Eddie Murphy has had a return to form, starring in and producing his passion picture, Dolemite Is My Name about the life of Rudy Ray Moore. The star-studded cast, directed by Craig Brewer (Hustle & Flow) also features Wesley Snipes, Keegan-Michael Key, Craig Robinson, Mike Epps, Tituss Burgess, and Da’Vine Joy Randolph, in addition to a few famous cameos.
Dolemite as a character, and Rudy Ray Moore as a person, are one of those cult things. Those who know about him really know, but not everybody does. He was one of the standouts of blacksploitation films in the 70s, and those films and his comedy albums have influenced generations of entertainers. Dolemite is a pimp who fought corruption with kung-fu, zingers, and flair. The film and sequels are silly and light-hearted and feature a stable of a*s-kicking ladies, car chases, and of course James Bond-style getting down to business.
“Eddie Murphy has return to form…about the life of Rudy Ray Moore.”
Moore was trying to get black entertainment made in an era when white people who didn’t understand it controlled all the means of production and distribution. He didn’t even know what was involved in making a movie, much less have friends who could help him do it. He hustled his a*s off to get it done, borrowing money, hiring an actor to direct just because he’d been on movie sets, and hiring film students to run the sound and cameras. Then even convincing people to distribute the movie wasn’t easy. At every step, throughout his life, Rudy Ray Moore just refused to quit, believed in himself, and through sheer force of will created something with a lasting effect on the culture.
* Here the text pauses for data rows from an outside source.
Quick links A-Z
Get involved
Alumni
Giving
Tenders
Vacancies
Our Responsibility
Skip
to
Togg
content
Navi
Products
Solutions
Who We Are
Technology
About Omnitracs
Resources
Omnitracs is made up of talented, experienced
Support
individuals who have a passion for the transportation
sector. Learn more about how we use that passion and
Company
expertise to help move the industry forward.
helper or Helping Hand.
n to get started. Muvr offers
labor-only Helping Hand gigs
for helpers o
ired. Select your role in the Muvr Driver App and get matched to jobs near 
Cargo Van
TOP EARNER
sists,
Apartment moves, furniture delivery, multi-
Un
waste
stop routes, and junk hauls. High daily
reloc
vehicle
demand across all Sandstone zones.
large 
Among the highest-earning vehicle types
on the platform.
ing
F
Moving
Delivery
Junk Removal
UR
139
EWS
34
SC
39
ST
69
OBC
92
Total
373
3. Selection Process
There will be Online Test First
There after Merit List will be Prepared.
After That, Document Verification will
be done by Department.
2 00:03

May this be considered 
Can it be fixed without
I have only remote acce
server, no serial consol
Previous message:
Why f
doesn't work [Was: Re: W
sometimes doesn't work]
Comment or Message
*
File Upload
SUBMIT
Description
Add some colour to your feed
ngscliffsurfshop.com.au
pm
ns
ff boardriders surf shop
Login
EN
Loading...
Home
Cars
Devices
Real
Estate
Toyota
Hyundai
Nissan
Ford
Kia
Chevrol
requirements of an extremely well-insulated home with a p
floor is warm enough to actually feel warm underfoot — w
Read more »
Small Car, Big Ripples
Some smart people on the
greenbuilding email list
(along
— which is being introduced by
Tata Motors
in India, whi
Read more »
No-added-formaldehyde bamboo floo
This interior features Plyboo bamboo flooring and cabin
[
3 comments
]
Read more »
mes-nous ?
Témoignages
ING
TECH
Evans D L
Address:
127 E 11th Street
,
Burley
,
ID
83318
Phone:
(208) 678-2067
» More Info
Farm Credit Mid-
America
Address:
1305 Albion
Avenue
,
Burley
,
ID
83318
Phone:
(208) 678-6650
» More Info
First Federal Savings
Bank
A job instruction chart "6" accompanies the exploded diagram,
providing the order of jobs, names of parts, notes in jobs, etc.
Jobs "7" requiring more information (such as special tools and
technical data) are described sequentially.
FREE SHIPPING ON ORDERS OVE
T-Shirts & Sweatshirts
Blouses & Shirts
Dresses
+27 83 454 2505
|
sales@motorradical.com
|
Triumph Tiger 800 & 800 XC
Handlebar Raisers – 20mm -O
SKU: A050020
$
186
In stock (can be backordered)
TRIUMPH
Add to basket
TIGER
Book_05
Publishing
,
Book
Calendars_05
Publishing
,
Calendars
Of course, this is the Hollywood version of the story, with the rough edges rounded off, where things happen in the biopic-ordained order of dramatic progression (they even blend the original Dolemite and the sequel The Human Tornado together), and where the movie stops just after the climax. While the 70s are front and center, the filmmakers give just a hint this was a different time culturally, by showing movie casting in a strip club. This version of Rudy Ray Moore is a highly stylized version, more like a hybrid between him and Eddie Murphy, but that’s not necessarily a bad thing if entertainment, not slavish devotion to reality, is the objective.